Performance Tips#
The following functions provide users with controls for optimizing MyGrad code by either suspending its memory-guarding behavior or by disabling automatic differentiation altogether. These are important utilities for speeding up your code.
Beyond the points made below, general performance tips for NumPy – e.g. leveraging vectorized operations, heeding NumPy’s row-major memory layout for arrays when constructing tensors, and using basic indexing to create views of arrays instead of copies – apply equally to MyGrad and its tensors. After all, MyGrad operates almost entirely in NumPy arrays and NumPy functions under the hood.
Suspending Graph-Tracking for Automatic Differentiation#
Serves as a context manager and decorator for suspending all computational graph tracking. |
In the case that you want to run a computation involving MyGrad tensors, but you don’t need to access their gradients (e.g. when measuring the “test-time” performance of a model that you are training), then you can use the provided decorator/context-manager for suspending all of MyGrad’s “graph-tracking” features.
>>> import mygrad as mg
>>> with mg.no_autodiff:
... # any mygrad code in this context will run faster
... # but will not produce any gradients
Note that this also suspends all memory-guarding (see below), since MyGrad doesn’t need to ensure the preservation of any state.
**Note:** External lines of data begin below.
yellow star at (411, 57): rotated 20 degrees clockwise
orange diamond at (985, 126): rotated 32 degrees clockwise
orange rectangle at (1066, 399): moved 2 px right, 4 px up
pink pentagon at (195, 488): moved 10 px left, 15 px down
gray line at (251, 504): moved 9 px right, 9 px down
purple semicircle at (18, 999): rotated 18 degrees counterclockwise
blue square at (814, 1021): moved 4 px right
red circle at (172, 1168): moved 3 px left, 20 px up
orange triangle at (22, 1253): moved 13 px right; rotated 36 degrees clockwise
Suspending all graph-tracking features can speed up code involving many small tensors substantially - about a 3x speedup.
Controlling Memory-Guarding Behavior#
A context manager used to suspend memory-locking behavior |
|
A context manager used to enable memory-locking behavior |
|
Globally disables all memory-guarding mechanisms, except for in contexts where they are explicitly enabled. |
|
Globally disables all memory-guarding mechanisms, except for in contexts where they are explicitly enabled. |
By default, MyGrad tracks and locks the readability of all of the NumPy arrays that are involved in computational graphs involving tensors.
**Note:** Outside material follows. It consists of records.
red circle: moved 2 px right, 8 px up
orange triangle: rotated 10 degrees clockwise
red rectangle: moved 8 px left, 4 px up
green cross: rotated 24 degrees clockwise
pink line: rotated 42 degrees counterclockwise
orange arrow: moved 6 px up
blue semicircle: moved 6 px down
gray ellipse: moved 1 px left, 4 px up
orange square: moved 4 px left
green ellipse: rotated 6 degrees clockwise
These stateful graphs are how MyGrad is able to perform backpropagation and compute the gradients of tensors involved in a given calculation. Because of the stateful nature of a computational graph, mutating a NumPy array inplace could corrupt the state of the computational graph - i.e. the derivatives computed would not accurately reflect the values that were used during the “forward pass”. Read the following code to see such a mutation rear its head.
>>> import mygrad as mg
>>> import numpy as np
>>> mg.turn_memory_guarding_off() # speeds up calculations, but with risks involved..
>>> x = np.arange(3.)
>>> y = mg.ones_like(x)
>>> z = x * y
>>> x[:] = 0 # mutates x, corrupting state associated with z
>>> z.backward()
>>> y.grad # would be array([0., 1., 2.]) if graph wasn't corrupted
array([0., 0., 0.])
Note that, were x
an instance of Tensor
, there would not be any issue with the
above calculation, since MyGrad can track the in-place update on a tensor. MyGrad cannot, on the otherhand
track such operations involving only NumPy arrays
Thus MyGrad prohibits such mutations with its aforementioned “memory guarding” behavior, however it is smart about restoring the writeability of all arrays once they are no longer participating in a computational graph (e.g. backpropagation has been performed through the graph).
>>> import mygrad as mg
>>> import numpy as np
>>> x = np.arange(3.)
>>> y = mg.ones_like(x)
>>> z = x * y
>>> try:
... x[:] = 0 # raises because `x` is made read-only
... except ValueError:
... pass
>>> z.backward()
>>> y.grad # correct gradient is computed
array([0., 1., 2.])
>>> x[:] = 0 # the writeability of `x` is restored once backprop is complete
This memory-guarding behavior comes at a cost: for computations involving many small tensors (e.g. in an handmade RNN) this can lead to slowdowns of ~50%. Thus MyGrad provides various mechanisms for disabling all such memory-guards. Note, however, for computations involving large tensors (e.g. for typical dense and convolutional neural networks), the overhead associated with the memory-guarding feature is likely negligible compared to the core numerical computations at play.
If one wants to enjoy the optimizations associated with removing memory guarding, it is recommended that you first test your code with the default memory guarding enabled; once you have witnessed that MyGrad didn’t raise any errors, you can then proceed to run your code “at scale” with memory-guarding disabled.
Make Use of Views but Avoid Involving them in In-Place Operations#
Please refer to the section on views and in-place operations for more details. The upshot is: views of tensors are efficient to create, as they do not involve copying any memory, but performing an in-place operations on a tensor will copy that tensor. Furthermore, performing an in-place operation on a view will lead to the creation of a copy of its associated base tensor.
If you are relying on this mutation propagating to many various views, then this can still be a net-gain in performance compared to updating all of them “manually”. But, generally, in-place updates on tensors do not have the same performance benefits as do augmentations on NumPy arrays.